Wednesday, March 27, 2013

Resume Writing for Realsies

Alright, so my last post was kind of a downer.

I mean, I am having a hard time. However, when a family member asks you if you're ok because "that post made me sad", then follows it up with "are you taking your medication?", it's probably a sign that A. you need to start taking your medication regularly (The pharmacy was downstairs from my old work and I ran out, ok?) and B. your last post was sad.

So, I'm going to try to up the Happy-Happy-Joy-Joy quotient today.

I've been trying to put together my resume and it got me to thinking that really this is just a list of skills and experience, but what does it really tell an employer about me.  A resume doesn't let an employer know about my hot secretary phone voice, my near-encyclopedic knowledge of vampire lore in Paranormal Romance novels or any of my idiosyncrasies that make me into who I am. It just tells them what I can and have done. 

What if, a resume included that kind of stuff though? 

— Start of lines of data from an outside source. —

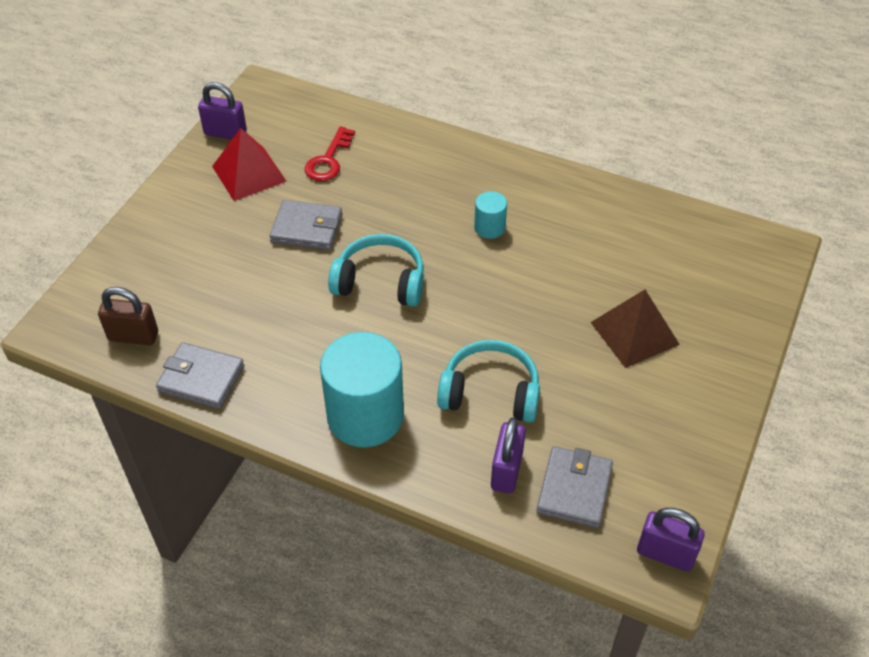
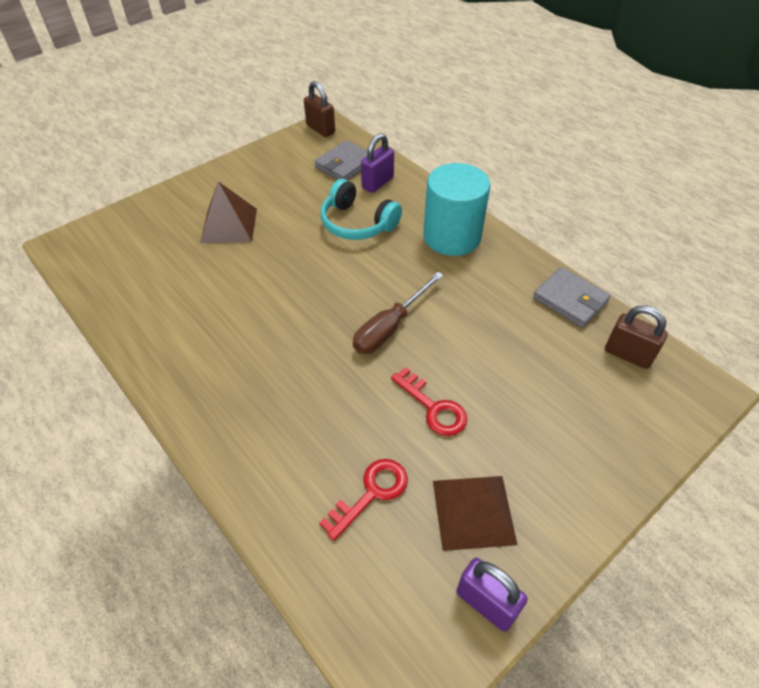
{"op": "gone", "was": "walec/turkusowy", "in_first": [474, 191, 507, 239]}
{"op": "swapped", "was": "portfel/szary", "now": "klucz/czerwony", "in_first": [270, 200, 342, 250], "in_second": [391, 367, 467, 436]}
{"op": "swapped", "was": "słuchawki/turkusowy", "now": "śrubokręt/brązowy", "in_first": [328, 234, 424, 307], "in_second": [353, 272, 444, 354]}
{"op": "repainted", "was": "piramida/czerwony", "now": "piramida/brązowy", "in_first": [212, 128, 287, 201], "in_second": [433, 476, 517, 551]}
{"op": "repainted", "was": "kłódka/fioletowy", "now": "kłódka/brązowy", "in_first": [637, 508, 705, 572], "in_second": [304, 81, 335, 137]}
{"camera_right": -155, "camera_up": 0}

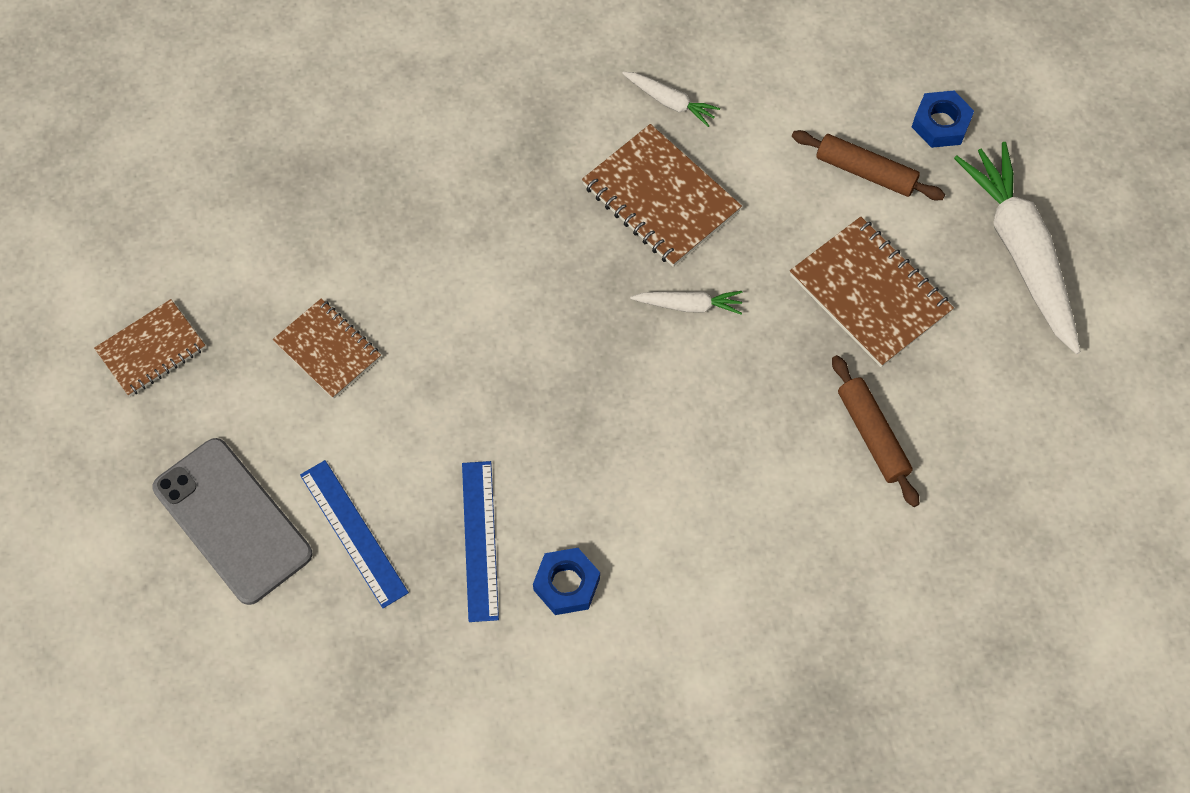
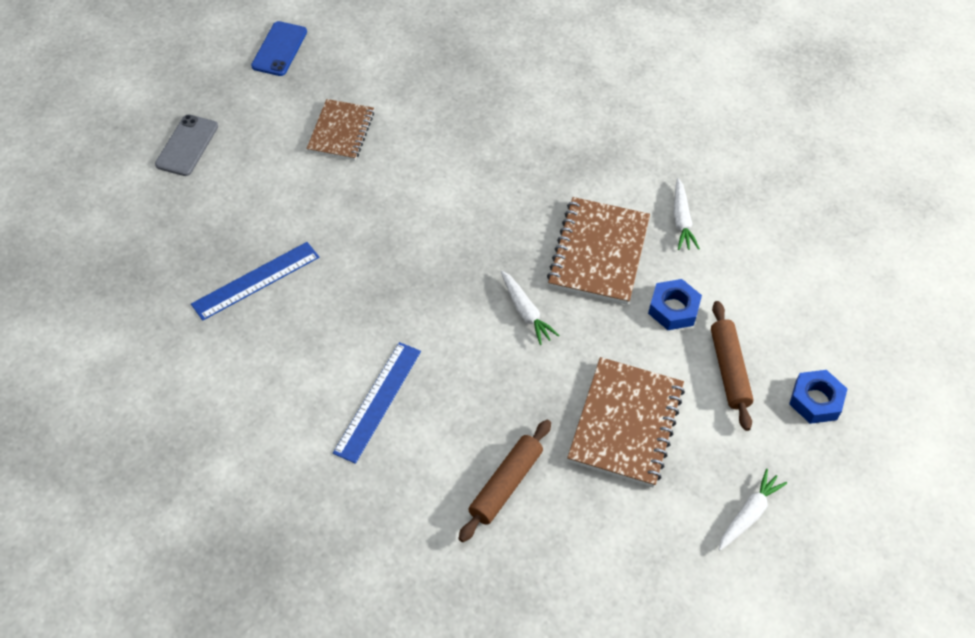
{"op": "shifted", "was": "linijka/niebieski", "in_first": [300, 460, 409, 608], "in_second": [333, 342, 421, 464]}
{"op": "shifted", "was": "nakrętka/niebieski", "in_first": [533, 548, 600, 615], "in_second": [648, 279, 702, 330]}
{"op": "swapped", "was": "zeszyt/brązowy", "now": "telefon/niebieski", "in_first": [94, 299, 206, 397], "in_second": [251, 21, 307, 76]}
{"op": "scaled", "was": "telefon/szary", "in_first": [153, 438, 312, 605], "in_second": [155, 114, 218, 176], "ratio": 0.59}
{"op": "scaled", "was": "marchewka/biały", "in_first": [954, 142, 1080, 354], "in_second": [719, 469, 787, 551], "ratio": 0.46}
{"camera_right": 55, "camera_up": -10}

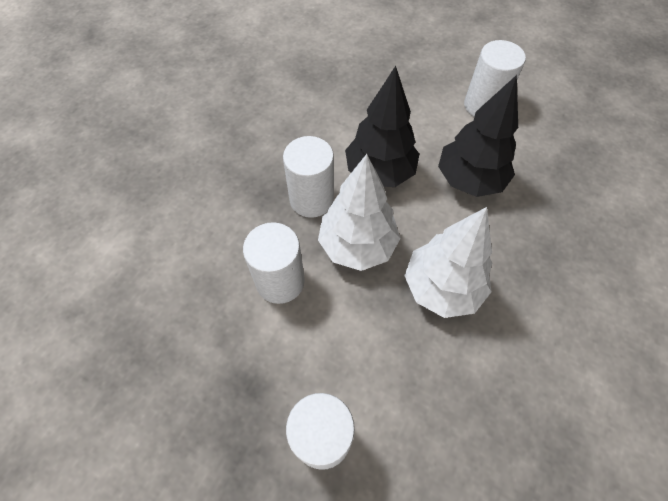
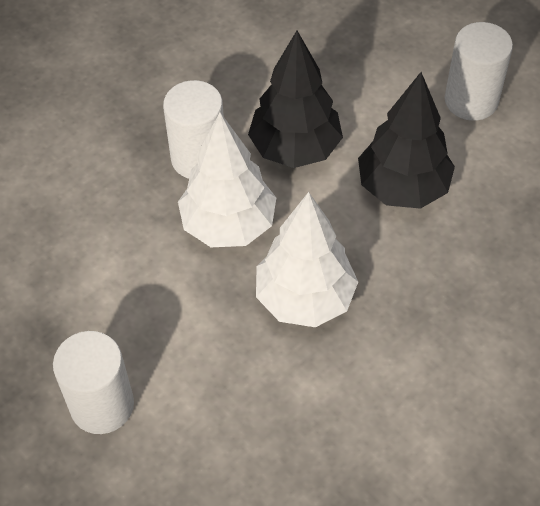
{"op": "gone", "was": "walec/biały", "in_first": [243, 222, 305, 304]}
{"camera_right": 20, "camera_up": -5}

Wouldn't it allow an employer to know if an candidate would be more than just a good fit for the available position, but a good fit with the people at the business too.

(Please, don't take this to an incredibly cerebral place. I'm keeping it light. I understand that there would be all sorts of legal and ethical questions and bla bla bla, remember the Happy-Happy-Joy-Joy quotient and just imagine if my resume looked like this....)

Sara Horney
Goals: To obtain significant employment that will not only uses my brain, but also my super sweet people skills and sexy secretary phone voice.
  • High School Diploma (1998) 
  • Incredibly useless and expensive Honours History Degree (2002). Unless you would like me to write an essay about Hitler, Martin Luther, The Reformation or the social history of Rock 'n' Roll in America, in which case I'm your girl.

Job Experience:
  • Lots of Retail
  • Office/Admin

  • Can touch tongue to nose
  • Can argue just about anything - whether or not I have all the facts (Thanks, German heritage!)
  • Preternatural awkwardness
  • Can read 5 or more novels in a week AND remember what they were about.
  • Can rock a buffet like nobody's business.
  • Armchair Jeopardy champion many times over.
*Too many more to list. You should just call me for an interview.*

  • Inability to make it through a slow dance without bursting into loud fits of laughter
  • Inability to get that first pancake to turn out
  • Sodoku
  • I cannot properly wrap a burrito
  • Math that involves letters. This includes most word problems


  • Guitar solos
  • Pinterest/Facebook/Twitter and other forms of time-sucking social media
  • Trashy novels
  • The aforementioned buffets
  • "Snark"

  • Movies about weddings
  • Cellulite
  • Horses
  • People that say the word "film" as if there is an i between the l and m.
  • Tom Cruise
  • February


If this was my resume I think people might understand me a bit better AND realize what a prize catch I am.

Awesome job and tons of cash money here I come!!